The Lions first Test in Auckland was back in 1908 at Potter’s Park and their initial matches at Eden Park were in 1930 when they faced Auckland and New Zealand.

Since then it has played host to any number of historic moments – from the 1950 Empire Games (now Commonwealths) to the inaugural Rugby World Cup in 1987 and the 1992 Cricket World Cup.

A $256 million redevelopment was completed in October 2010 to provide a permanent capacity of 50,000, with a further 10,000 temporary seats for the 2011 Rugby World Cup games including the final.

Winning at Eden Park is a rare achievement. The All Blacks have not lost at the ground since 1994 and are on a 37-Test unbeaten streak there.

It has been the site of some of the Lions most legendary encounters.
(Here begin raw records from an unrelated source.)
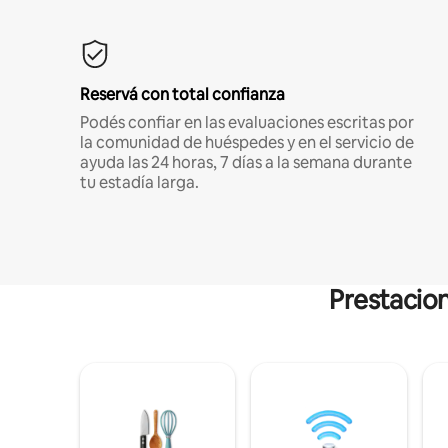
Reservá con total confianza
Podés confiar en las evaluaciones escritas por
la comunidad de huéspedes y en el servicio de
ayuda las 24 horas, 7 días a la semana durante
tu estadía larga.
Prestacion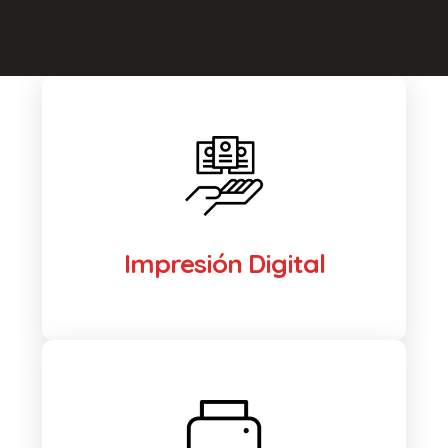
Impresión Digital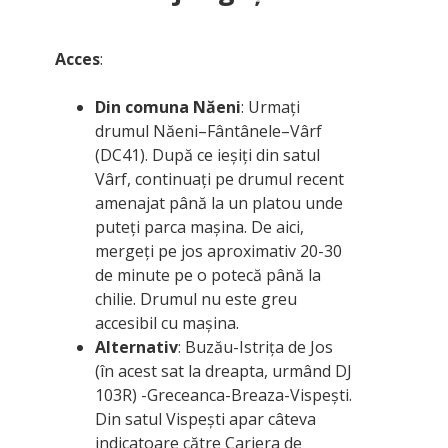
Acces
:
Din comuna Năeni
: Urmați
drumul Năeni–Fântânele–Vârf
(DC41). După ce ieșiți din satul
Vârf, continuați pe drumul recent
amenajat până la un platou unde
puteți parca mașina. De aici,
mergeți pe jos aproximativ 20-30
de minute pe o potecă până la
chilie. Drumul nu este greu
accesibil cu mașina.
Alternativ
: Buzău-Istrița de Jos
(în acest sat la dreapta, urmând DJ
103R) -Greceanca-Breaza-Vispești.
Din satul Vispești apar câteva
indicatoare către Cariera de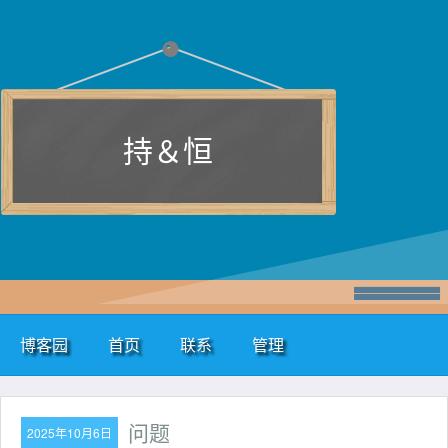
持＆恒
博客园
首页
联系
管理
问题
2025年10月6日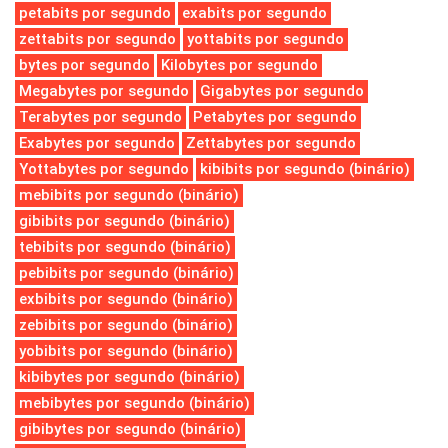
petabits por segundo
exabits por segundo
zettabits por segundo
yottabits por segundo
bytes por segundo
Kilobytes por segundo
Megabytes por segundo
Gigabytes por segundo
Terabytes por segundo
Petabytes por segundo
Exabytes por segundo
Zettabytes por segundo
Yottabytes por segundo
kibibits por segundo (binário)
mebibits por segundo (binário)
gibibits por segundo (binário)
tebibits por segundo (binário)
pebibits por segundo (binário)
exbibits por segundo (binário)
zebibits por segundo (binário)
yobibits por segundo (binário)
kibibytes por segundo (binário)
mebibytes por segundo (binário)
gibibytes por segundo (binário)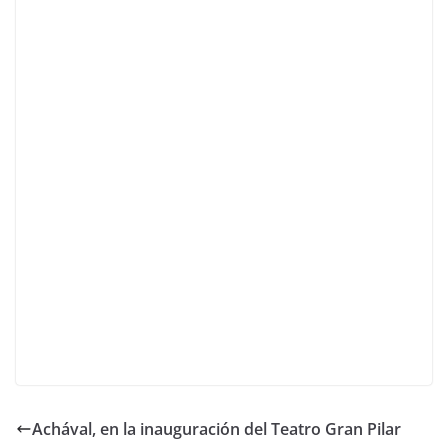
Achával, en la inauguración del Teatro Gran Pilar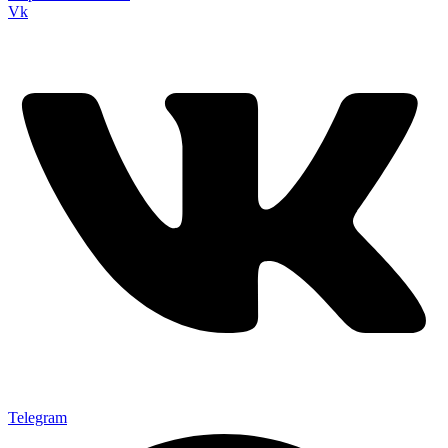
Vk
Telegram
In 1971 those famous, history-making Lions claimed a 14-14 draw thanks to JPR Williams’ legendary drop goal, while six years later the 1977 Lions went down by just one point despite the heroics of Dougie Morgan.

The only Lions Test win on the ground belongs to the 1959 tourists, who claimed a famous victory with tries from Bev Risman, Tony O’Reilly and Peter Jackson in their final match before heading home.